Workshop schedule
jp, 02 November 2017
About twenty people came out to a brief introductory talk I gave about the workshop series, with roughly an even split of first and second years. Many people seemed excited!
Here’s the workshop schedule I pitched:
- Spreadsheets
- cell references, formulas, H/VLOOKUP
- Google sheets vs Excel
- Cleaning up data
- Using OpenRefine
- Introduction to programming with R
- What is an IDE, Installing/loading libraries
- Getting help
- Running code, variables, and data.frames
- Data visualization with R
- tidyverse
- Loading data from spreadsheets/CSVs
- ggplot
- Data analysis with R
- tidy data
- computed columns
- merge, aggregate, filter data frames
- Basic statistics with R
- model fitting, hypothesis testing
- (optional) Data safety online and offline:
- 2FA, pw managers, adblock, crypto
There was also interest in having open sessions/”office hours” where there was no directed learning, but learners could gather and work on lessons, or their own projects. I like this idea, and I could use this time to teach the more proficient or focused learners about other topics such as databases, version control, python, etc, or work directly on their research topics.

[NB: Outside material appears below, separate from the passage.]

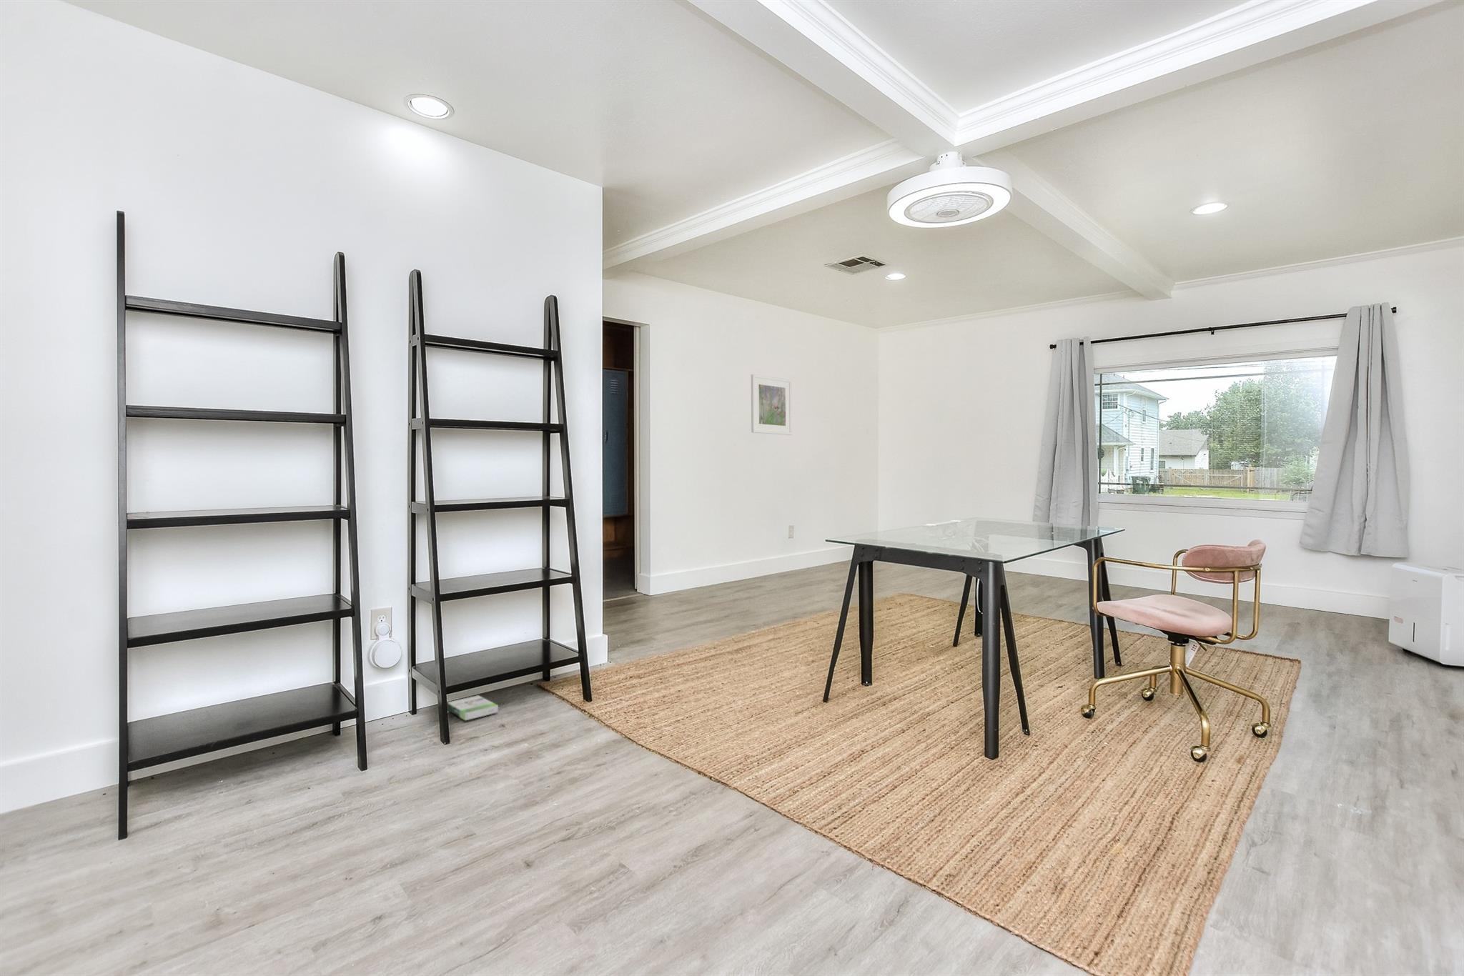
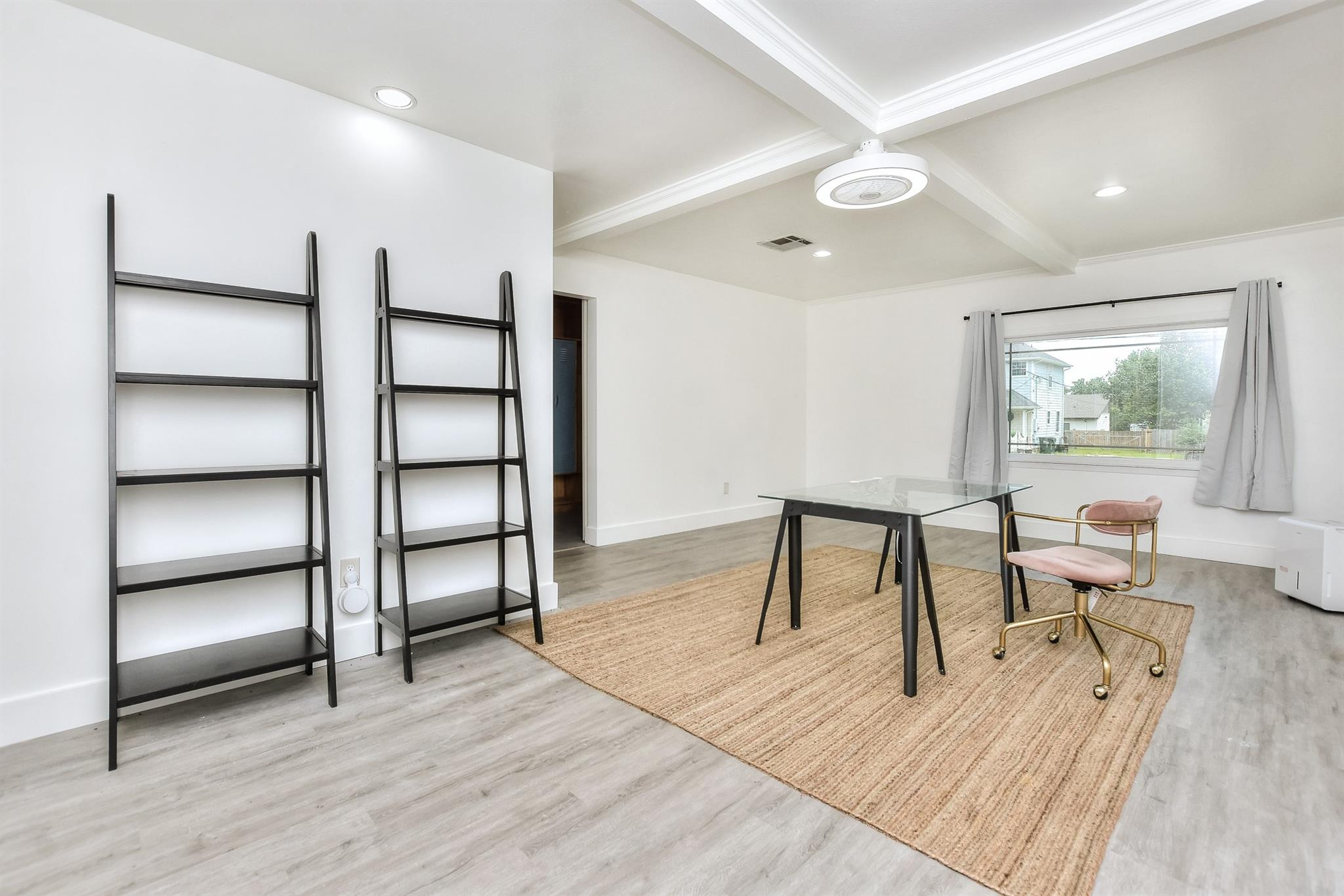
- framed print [751,374,793,436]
- box [448,695,499,721]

Early results from a short online survey about the workshops tell me that (0f 13 responses so far):
- There is a general interest in learning to program and do statistics, but the majority of students have no specific interests or ongoing research projects they are tackling right now that are motivating their interest in these workshops.
- 40% have little to no experience with computing outside of Excel, and the others have had minimal contact with R/Python during undergrad but don't consider themselves proficient (except for two that do).
- 70% are interested in a data safety workshop.